If either of these be wanting the action must fail. (Anderson v. Coleman, 53 Cal. 188.)

The primary question to be considered in this class of cases, as was said in Grant v. Moore, 29 Cal. 644, is the want of probable cause for the prosecution complained of, and this must be established before plaintiff can recover; and the burden of proof is upon the plaintiff.

Nicewonger, as the guardian of Mrs. Jones, was in possession of the property, and had such a special prop*92erty therein as would support larceny against one taking with felonious intent.

A man may steal his own property, if by taking it his intent be to charge a bailee with the property. (People v. Thompson, 34 Cal. 671; People v. Stone, 16 Cal. 369.)

1. It seems to us that the facts as detailed in the record, founded upon plaintiff’s testimony, and upon which the defendant acted in procuring the warrant for the arrest of plaintiff, showed probable cause for the course he pursued, and negative the idea of malice.

We may well suppose in the light of the present that the felonious intent, on the part of plaintiff, necessary to constitute larceny, was entirely wanting.

We must, however, determine the question of probable cause from the facts as they existed and appeared to defendant, at the time he made the complaint.
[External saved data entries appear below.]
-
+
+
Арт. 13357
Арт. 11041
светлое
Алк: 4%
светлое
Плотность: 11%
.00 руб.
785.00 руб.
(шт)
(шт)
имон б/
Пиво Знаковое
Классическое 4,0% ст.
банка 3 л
He had a right to act upon the facts as they were apparent by the acts of plaintiff, independent of any secret intention on the part of the latter to return the property which was not and could not be known to him.

Had the plaintiff been an entire stranger to the parties and to the property, his acts were of such a character that they would have supported a verdict of guilty upon a charge for larceny.
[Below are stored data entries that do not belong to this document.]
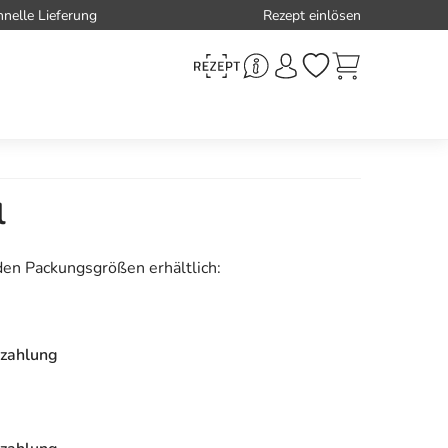
hnelle Lieferung
Rezept einlösen
l
den Packungsgrößen erhältlich:
zahlung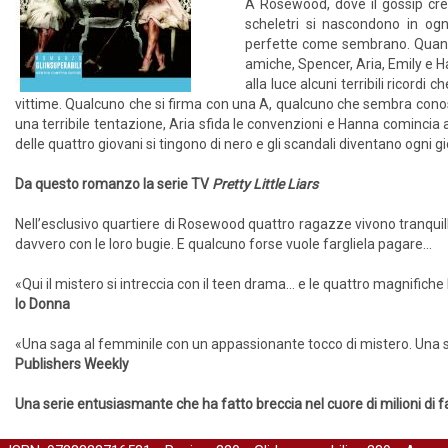
A Rosewood, dove il gossip cresc
scheletri si nascondono in ogn
perfette come sembrano. Quando i
amiche, Spencer, Aria, Emily e H
alla luce alcuni terribili ricordi
vittime. Qualcuno che si firma con una A, qualcuno che sembra conosce
una terribile tentazione, Aria sfida le convenzioni e Hanna comincia 
delle quattro giovani si tingono di nero e gli scandali diventano ogni g
Da questo romanzo la serie TV
Pretty Little Liars
Nell’esclusivo quartiere di Rosewood quattro ragazze vivono tranqui
davvero con le loro bugie. E qualcuno forse vuole fargliela pagare...
«Qui il mistero si intreccia con il teen drama… e le quattro magnific
Io Donna
«Una saga al femminile con un appassionante tocco di mistero. Una s
Publishers Weekly
Una serie entusiasmante che ha fatto breccia nel cuore di milioni di f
If in the performance of an unlawful act the plaintiff surrounded the transaction with circumstances of his own creation, real and adventitious, indicating guilt, he should not be heard to complain that others acted upon the hypothesis thus supported by his conduct.
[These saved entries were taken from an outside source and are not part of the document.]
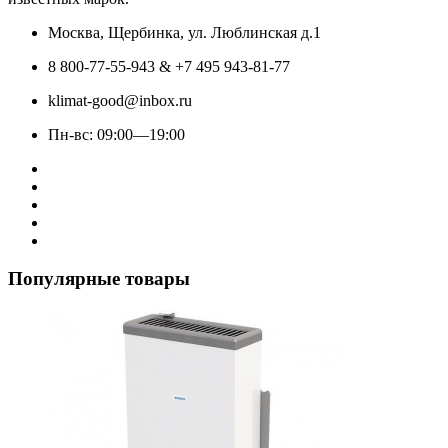
Москва, Щербинка, ул. Люблинская д.1
8 800-77-55-943 & +7 495 943-81-77
klimat-good@inbox.ru
Пн-вс: 09:00—19:00
Популярные товары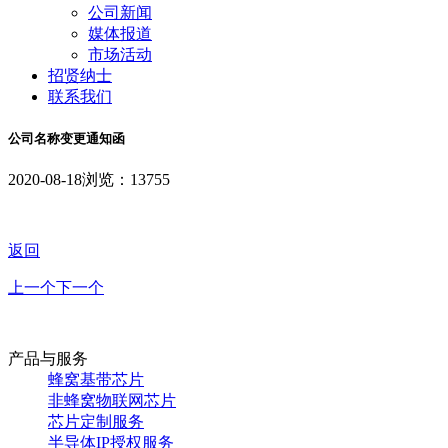
公司新闻
媒体报道
市场活动
招贤纳士
联系我们
公司名称变更通知函
2020-08-18
浏览：13755
返回
上一个
下一个
产品与服务
蜂窝基带芯片
非蜂窝物联网芯片
芯片定制服务
半导体IP授权服务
2. There can be no reasonable doubt from the evidence but that Moll, the agent of the guardian, correctly narrated the facts as they had transpired at the ranch, and that defendant with equal fidelity detailed them to Campbell, the district attorney, and Gibson, his deputy, and that when asked what he should do, or what ought to be done, they, as the law officers of the county, advised *93him that the acts of plaintiff and his brother constituted grand larceny, and advised their arrest for crime.

They then went before the magistrate with a complaint which the district attorney had prepared and defendant had verified, and upon a statement of the facts to that officer, and on the advice of the district attorney, a warrant issued.

In Leigh v. Webb, 3 Esp. 164, Lord Eldon held that if a party makes a complaint before a justice, which the justice conceives amounts to a felony, and issues his warrant against the party complained against, and the facts do not amount to felony, no action for malicious prosecution will lie against the party who made the complaint. This doctrine is upheld by this court in Hahn v. Schmidt, 64 Cal. 284, where authorities bearing upon the question are cited and approved.

In Levy v. Brannan, 39 Cal. 485, it was said: “The onus is upon the plaintiff to prove his allegation of the want of probable cause. The defendant may rebut the evidence of the plaintiff on this point by showing that he acted in good faith, under the advice of counsel, after a full and fair statement to his counsel of the facts of the case,” citing Potter v. Seale, 8 Cal. 224.

In this case the testimony of the district attorney and of defendant was introduced by plaintiff, and showed not only the truthful and full statement made by the defendant, the advice.of the district attorney thereon, but also that the defendant in good faith believed the statement to be what in fact it was,—the truth.

We think upon the showing made by plaintiff there was no want of probable cause for his arrest, and therefore that the motion for a nonsuit should have been granted.

The evidence subsequently introduced by defendant strengthened the case in his behalf, and the verdict was contrary to the evidence, and should have been set aside.

*94The judgment and order denying a new trial should be reversed and a new trial had.

Belcher, C. C., and Foote, C., concurred.

The Court.

For the reasons given in the foregoing opinion, the judgment and order are reversed, and cause remanded for a new trial.